Le Conseil fédéral, en concertation avec les partenaires sociaux, rédige un rapport au moins tous les 5 ans. Il y indique les bases pour la fixation du taux de conversion minimal et du montant du supplément de rente.
 
Par cette mesure, les partenaires sociaux proposent d’introduire dans la prévoyance professionnelle une composante de répartition durable permettant de maintenir le niveau des rentes pour la génération de transition qui s’accompagne aussi d’une amélioration sensible des rentes pour les revenus moyens et faibles ainsi que pour les salariés à temps partiel.
 
On peut regretter ici que le projet ouvre une brèche importante dans le principe des 3 piliers qui a fait ses preuves en introduisant de manière pérenne une allocation de supplément de rente distribuée selon le principe de l’arrosoir. Or, ce régime de distribution est étranger au système basé sur la capitalisation sur lequel repose le 2ème pilier. Cela pourrait constituer un premier pas vers le démantèlement de la prévoyance professionnelle au profit de l’AVS.
 
Par ailleurs, en prévoyant le prélèvement d’une cotisation de 0.5% sur les salaires soumis à l’AVS jusqu’au plafond de CHF 853'200 par an, le projet augmente encore les charges qui pèsent sur les salariés et les entreprises qui subiront déjà une hausse avec l’entrée en vigueur de la Loi fédérale relative à la réforme fiscale et au financement de l’AVS (RFFA) au 1er janvier 2020 (+0.3% des salaires AVS).

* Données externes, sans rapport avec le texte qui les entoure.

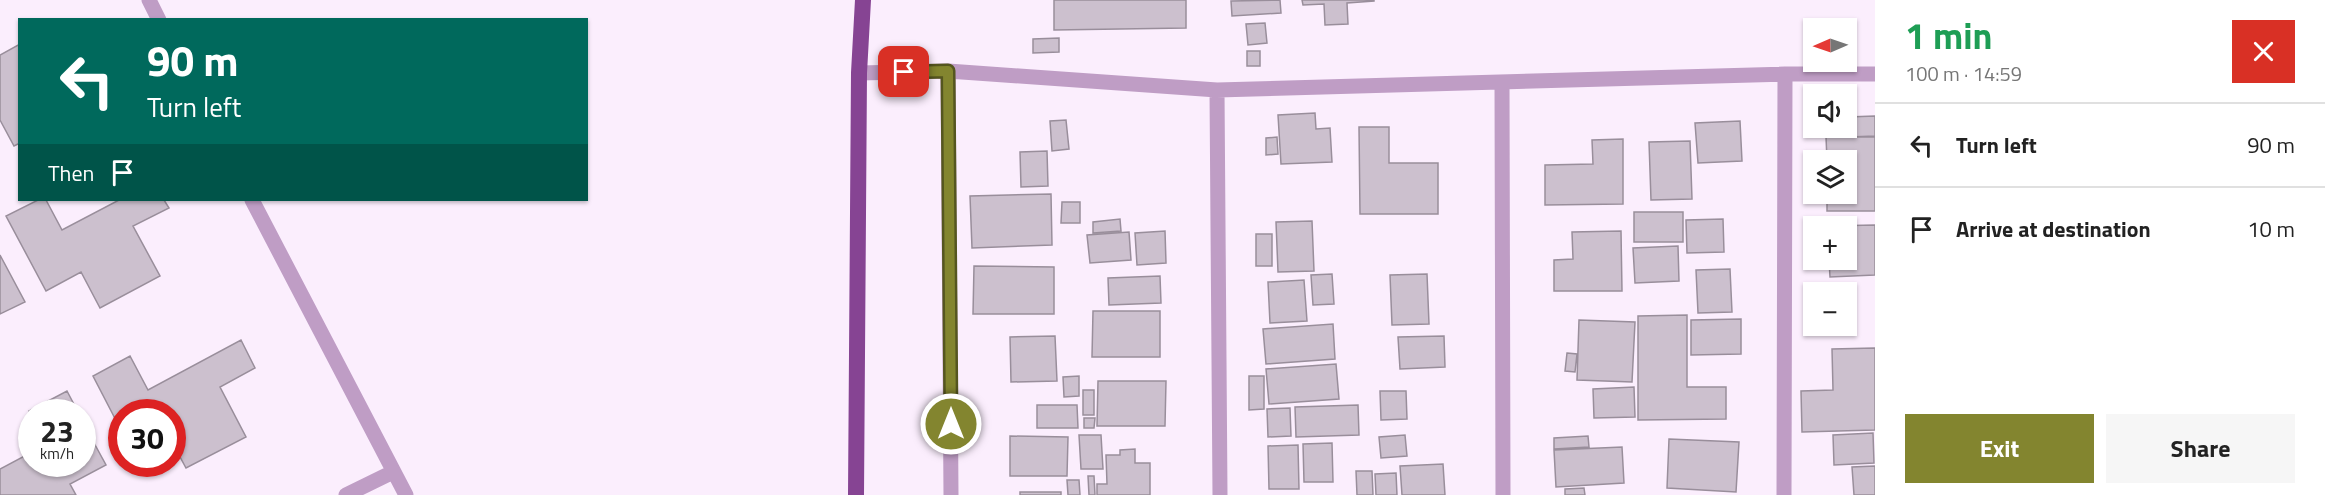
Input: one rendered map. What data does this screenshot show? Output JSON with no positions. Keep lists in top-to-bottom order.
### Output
{
  "north": "left",
  "page": {
    "heading": ["1 min", "100 m · 14:59"],
    "map_buttons": ["+", "−"],
    "turn": ["90 m", "Turn left"],
    "list": [
      {
        "name": "Turn left",
        "value": "90 m"
      },
      {
        "name": "Arrive at destination",
        "value": "10 m"
      }
    ],
    "then": "Then",
    "speed": "23 km/h",
    "limit": "30",
    "buttons": ["Exit", "Share"]
  }
}
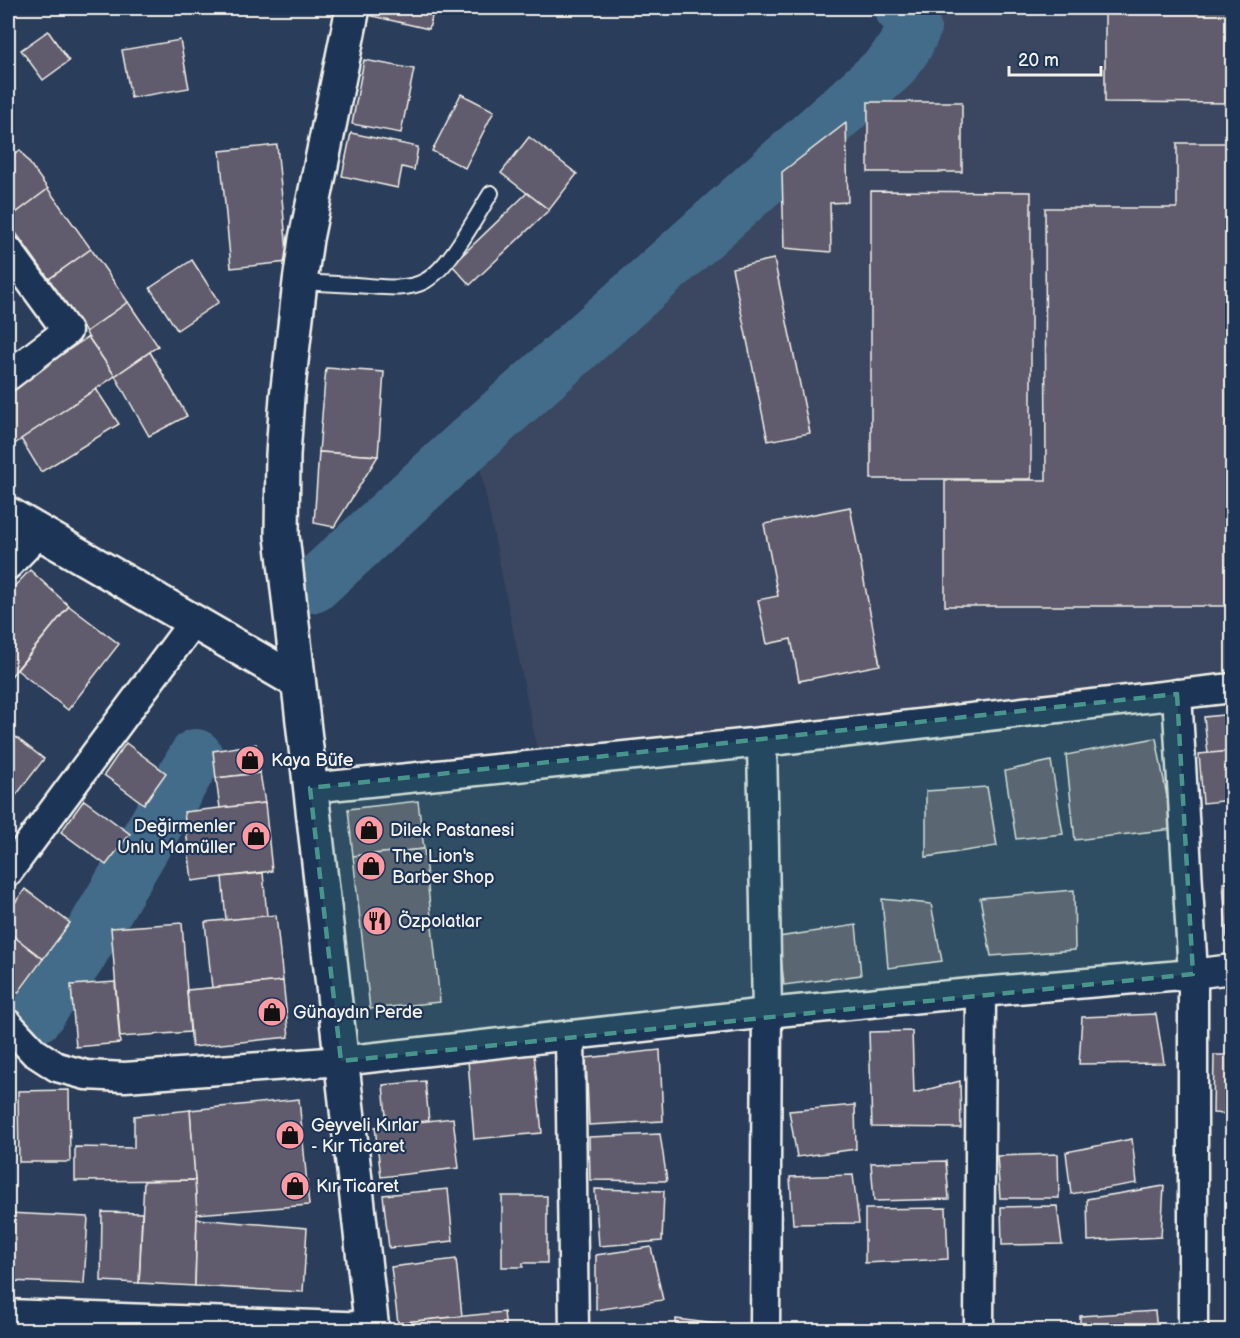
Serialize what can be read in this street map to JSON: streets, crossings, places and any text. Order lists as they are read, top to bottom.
{
  "places": {
    "shop": [
      "Kaya Büfe",
      "Dilek Pastanesi",
      "Değirmenler Unlu Mamüller",
      "The Lion's Barber Shop",
      "Günaydın Perde",
      "Geyveli Kırlar - Kır Ticaret",
      "Kır Ticaret"
    ],
    "restaurant": ["Özpolatlar"]
  },
  "scale_bar": "20 m"
}
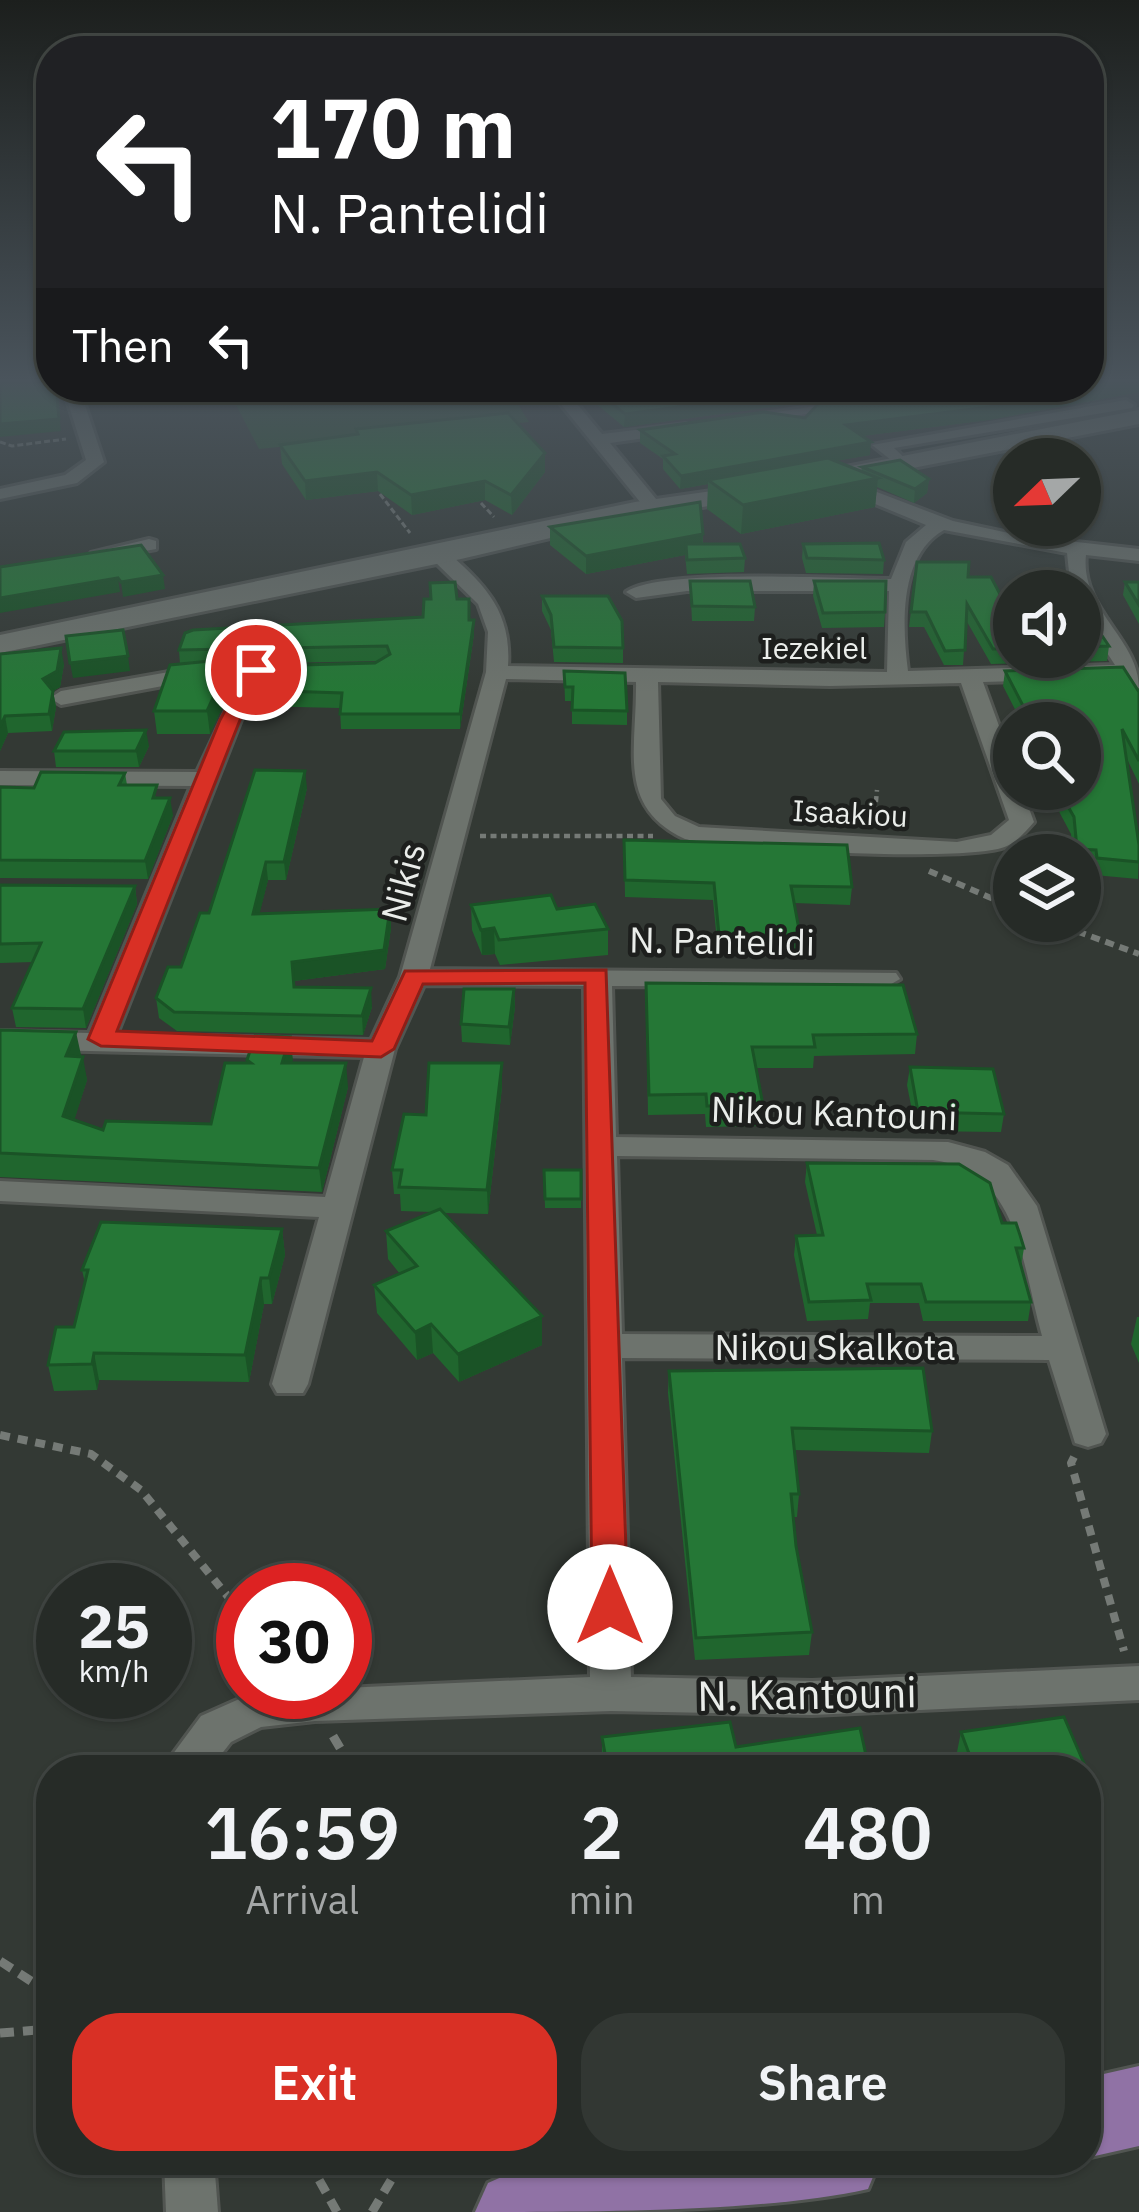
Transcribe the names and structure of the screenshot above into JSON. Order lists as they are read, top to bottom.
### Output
{
  "streets": {
    "street": [
      "Iezekiel",
      "Isaakiou",
      "Nikis",
      "N. Pantelidi",
      "Nikou Kantouni",
      "Nikou Skalkota",
      "N. Kantouni"
    ]
  },
  "crossings": [
    ["Iezekiel", "Isaakiou"],
    ["Iezekiel", "Nikis"],
    ["Nikis", "N. Pantelidi"],
    ["Nikou Kantouni", "Nikou Skalkota"]
  ],
  "north": "bottom left",
  "page": {
    "turn": ["170 m", "N. Pantelidi"],
    "then": "Then",
    "speed": "25 km/h",
    "limit": "30",
    "eta": [
      "16:59",
      "Arrival",
      "2",
      "min",
      "480",
      "m"
    ],
    "buttons": ["Exit", "Share"]
  }
}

Ce faisant, le projet réduit le pouvoir d’achat des salariés et les ressources des entreprises pour investir en provoquant un renchérissement des services et des produits diminuant d’autant la compétitivité des entreprises suisses, ce qui est préjudiciable à la place économique suisse.
  • Réduction par moitié de la déduction de coordination légale qui passe de CHF 24’885 à CHF 12'443 par an. Cette mesure a pour conséquence une augmentation immédiate du salaire assuré. Sur le long terme, cela améliorera la prévoyance professionnelle des salariés et plus particulièrement de ceux qui travaillent à temps partiel.
  • Rééchelonnement des taux de bonifications de vieillesse. Actuellement, les assurés sont répartis dans quatre classes d’âge avec des taux de bonifications de vieillesse croissants :
- 25-34 ans : 7%
- 35-44 ans : 10%
- 45-54 ans : 15%
- Dès 55 ans : 18%
 
Avec le projet, ne subsisteraient que deux classes :
 
- 25-44 ans : 9%
- Dès 45 ans : 14%
 
L’abaissement du taux de bonifications de retraite des seniors aurait le mérite de ne pas renchérir leurs coûts salariaux sur le marché du travail et donc de ne pas prétériter leurs chances d’embauches par rapport aux plus jeunes. De ce point de vue-là, on peut se poser la question de savoir si les partenaires sociaux n’auraient pas dû oser proposer un seul et unique taux de bonifications de retraite pour toutes les classes d’âge afin de mettre un terme à toute discrimination entre travailleurs jeunes et âgés en termes de charges liées à la prévoyance professionnelle pour les employeurs.
 
Par ailleurs, on relèvera qu’avec l’échelle de bonifications actuelle, un assuré se voit créditer 500% du salaire assuré sur toute sa carrière (10x7% + 10x10% + 10x15% + 10x18%) alors qu’avec la nouvelle échelle, on aboutirait seulement à 460% (20x9% + 20x14%) dès lors même que le taux de conversion serait réduit de 6.8 à 6%. Seule la réduction par moitié de la déduction de coordination légale viendrait donc compenser ces diminutions.
  • Suppression des subsides pour structures d’âge défavorables pour les employeurs du fait de la correction significative des bonifications de retraite pour les assurés dès 45 ans.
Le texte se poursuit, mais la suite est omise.